Below are the records; copy exactly the stretch from the line containing "Predict: 3D bounding" through the line containing "black lego ball (932,893,966,927)", both ends included, and nothing else.

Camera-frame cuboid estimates

************

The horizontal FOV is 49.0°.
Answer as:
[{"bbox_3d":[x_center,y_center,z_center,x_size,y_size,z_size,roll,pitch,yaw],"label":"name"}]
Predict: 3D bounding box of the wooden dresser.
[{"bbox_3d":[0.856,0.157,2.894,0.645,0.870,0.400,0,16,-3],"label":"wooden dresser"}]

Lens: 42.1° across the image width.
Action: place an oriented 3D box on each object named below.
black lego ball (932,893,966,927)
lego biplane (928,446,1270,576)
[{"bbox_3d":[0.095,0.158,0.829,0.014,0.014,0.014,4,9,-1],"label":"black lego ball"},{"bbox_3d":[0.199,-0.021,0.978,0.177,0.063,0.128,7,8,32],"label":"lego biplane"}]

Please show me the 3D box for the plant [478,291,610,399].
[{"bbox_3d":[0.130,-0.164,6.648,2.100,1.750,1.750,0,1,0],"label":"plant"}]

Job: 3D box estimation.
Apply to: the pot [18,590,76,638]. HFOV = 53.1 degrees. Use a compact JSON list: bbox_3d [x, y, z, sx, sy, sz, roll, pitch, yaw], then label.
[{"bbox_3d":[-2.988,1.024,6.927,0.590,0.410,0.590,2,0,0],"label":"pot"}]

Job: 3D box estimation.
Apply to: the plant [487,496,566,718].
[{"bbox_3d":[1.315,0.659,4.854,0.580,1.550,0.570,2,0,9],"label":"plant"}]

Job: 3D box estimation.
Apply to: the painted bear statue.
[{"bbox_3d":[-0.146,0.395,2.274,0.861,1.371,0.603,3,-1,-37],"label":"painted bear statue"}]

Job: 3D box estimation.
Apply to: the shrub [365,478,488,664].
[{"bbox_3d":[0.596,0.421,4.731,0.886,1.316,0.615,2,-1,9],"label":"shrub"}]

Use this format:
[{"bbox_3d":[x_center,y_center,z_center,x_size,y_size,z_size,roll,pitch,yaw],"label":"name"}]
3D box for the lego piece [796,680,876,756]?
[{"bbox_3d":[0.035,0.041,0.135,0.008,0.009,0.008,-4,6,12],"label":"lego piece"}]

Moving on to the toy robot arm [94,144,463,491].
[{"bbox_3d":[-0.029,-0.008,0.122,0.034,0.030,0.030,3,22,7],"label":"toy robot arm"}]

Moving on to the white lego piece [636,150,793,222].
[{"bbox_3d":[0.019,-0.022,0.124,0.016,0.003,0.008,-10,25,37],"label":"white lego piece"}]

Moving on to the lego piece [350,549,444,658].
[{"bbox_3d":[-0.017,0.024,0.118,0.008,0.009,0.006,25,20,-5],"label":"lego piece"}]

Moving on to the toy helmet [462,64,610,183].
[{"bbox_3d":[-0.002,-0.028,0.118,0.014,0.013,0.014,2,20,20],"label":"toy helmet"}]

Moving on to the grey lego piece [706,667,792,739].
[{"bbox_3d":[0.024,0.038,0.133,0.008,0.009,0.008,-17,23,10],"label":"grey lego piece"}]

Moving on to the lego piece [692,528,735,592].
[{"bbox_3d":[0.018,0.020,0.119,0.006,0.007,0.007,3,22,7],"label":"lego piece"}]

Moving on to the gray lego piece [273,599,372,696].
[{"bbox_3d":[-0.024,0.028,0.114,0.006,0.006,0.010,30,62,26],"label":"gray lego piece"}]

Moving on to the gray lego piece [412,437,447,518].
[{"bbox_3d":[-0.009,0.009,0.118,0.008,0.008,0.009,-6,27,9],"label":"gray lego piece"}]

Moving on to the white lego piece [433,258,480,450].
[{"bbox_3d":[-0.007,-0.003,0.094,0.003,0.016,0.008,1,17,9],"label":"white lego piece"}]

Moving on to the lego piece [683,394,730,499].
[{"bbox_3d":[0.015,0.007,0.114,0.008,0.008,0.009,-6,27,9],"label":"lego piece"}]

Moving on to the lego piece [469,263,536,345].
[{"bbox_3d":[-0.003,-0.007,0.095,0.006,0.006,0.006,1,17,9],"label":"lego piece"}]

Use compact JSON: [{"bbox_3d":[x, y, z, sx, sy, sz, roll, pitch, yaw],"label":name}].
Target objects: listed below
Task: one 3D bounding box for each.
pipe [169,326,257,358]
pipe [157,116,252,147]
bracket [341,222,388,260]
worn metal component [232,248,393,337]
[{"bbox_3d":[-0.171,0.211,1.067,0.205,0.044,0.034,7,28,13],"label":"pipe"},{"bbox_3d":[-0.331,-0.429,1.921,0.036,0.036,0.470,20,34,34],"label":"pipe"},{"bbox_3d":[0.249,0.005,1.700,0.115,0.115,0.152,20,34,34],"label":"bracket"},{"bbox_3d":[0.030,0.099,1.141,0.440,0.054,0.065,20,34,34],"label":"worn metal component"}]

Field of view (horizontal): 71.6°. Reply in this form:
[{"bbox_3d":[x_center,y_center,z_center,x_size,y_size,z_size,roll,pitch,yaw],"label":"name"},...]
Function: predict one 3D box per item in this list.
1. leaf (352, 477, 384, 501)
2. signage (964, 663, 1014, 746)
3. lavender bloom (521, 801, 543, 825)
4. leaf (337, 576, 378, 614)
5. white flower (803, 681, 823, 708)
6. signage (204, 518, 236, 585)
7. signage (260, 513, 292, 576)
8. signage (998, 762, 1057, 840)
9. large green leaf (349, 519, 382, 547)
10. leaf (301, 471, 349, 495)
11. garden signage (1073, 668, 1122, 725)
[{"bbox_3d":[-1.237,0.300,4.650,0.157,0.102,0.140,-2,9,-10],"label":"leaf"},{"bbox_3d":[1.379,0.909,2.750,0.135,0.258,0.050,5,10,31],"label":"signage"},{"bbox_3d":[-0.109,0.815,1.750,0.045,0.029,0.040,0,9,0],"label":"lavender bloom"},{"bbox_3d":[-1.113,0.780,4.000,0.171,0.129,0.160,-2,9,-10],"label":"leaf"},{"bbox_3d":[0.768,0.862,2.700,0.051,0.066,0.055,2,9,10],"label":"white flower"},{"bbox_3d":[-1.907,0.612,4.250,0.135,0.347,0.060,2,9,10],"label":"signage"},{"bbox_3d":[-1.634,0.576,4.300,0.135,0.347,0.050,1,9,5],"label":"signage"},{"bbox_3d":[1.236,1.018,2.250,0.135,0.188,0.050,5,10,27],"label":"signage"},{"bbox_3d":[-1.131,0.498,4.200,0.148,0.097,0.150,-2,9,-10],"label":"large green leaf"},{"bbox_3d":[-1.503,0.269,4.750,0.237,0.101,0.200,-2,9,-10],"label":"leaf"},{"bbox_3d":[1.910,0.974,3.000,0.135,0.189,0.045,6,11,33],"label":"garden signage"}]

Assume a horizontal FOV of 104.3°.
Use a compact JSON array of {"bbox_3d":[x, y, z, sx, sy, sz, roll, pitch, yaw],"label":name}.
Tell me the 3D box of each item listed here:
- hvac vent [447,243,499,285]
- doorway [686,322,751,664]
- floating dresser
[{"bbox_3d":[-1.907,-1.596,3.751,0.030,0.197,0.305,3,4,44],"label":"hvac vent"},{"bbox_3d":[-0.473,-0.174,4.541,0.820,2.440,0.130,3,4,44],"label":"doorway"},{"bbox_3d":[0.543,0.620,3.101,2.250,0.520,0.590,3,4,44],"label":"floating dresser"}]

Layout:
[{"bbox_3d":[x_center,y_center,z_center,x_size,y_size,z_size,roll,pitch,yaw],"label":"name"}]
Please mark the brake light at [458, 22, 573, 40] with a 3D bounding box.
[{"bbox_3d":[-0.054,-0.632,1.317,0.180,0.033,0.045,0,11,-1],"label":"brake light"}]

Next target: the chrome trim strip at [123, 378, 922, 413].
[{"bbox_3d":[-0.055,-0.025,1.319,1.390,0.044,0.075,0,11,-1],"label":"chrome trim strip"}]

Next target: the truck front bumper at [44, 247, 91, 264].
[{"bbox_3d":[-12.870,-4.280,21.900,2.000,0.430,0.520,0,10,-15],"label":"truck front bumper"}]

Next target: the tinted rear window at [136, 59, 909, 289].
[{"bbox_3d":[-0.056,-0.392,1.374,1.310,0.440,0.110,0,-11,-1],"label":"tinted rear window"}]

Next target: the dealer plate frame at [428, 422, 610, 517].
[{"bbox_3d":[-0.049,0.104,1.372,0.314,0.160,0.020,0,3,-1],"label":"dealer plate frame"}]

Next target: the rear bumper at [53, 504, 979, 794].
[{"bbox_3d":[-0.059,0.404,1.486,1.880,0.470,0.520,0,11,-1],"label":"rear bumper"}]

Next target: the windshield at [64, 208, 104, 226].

************

§ **WRITTEN RESPONSE**:
Predict: 3D bounding box of the wooden dresser.
[{"bbox_3d":[0.856,0.157,2.894,0.645,0.870,0.400,0,16,-3],"label":"wooden dresser"}]

Lens: 42.1° across the image width.
Action: place an oriented 3D box on each object named below.
black lego ball (932,893,966,927)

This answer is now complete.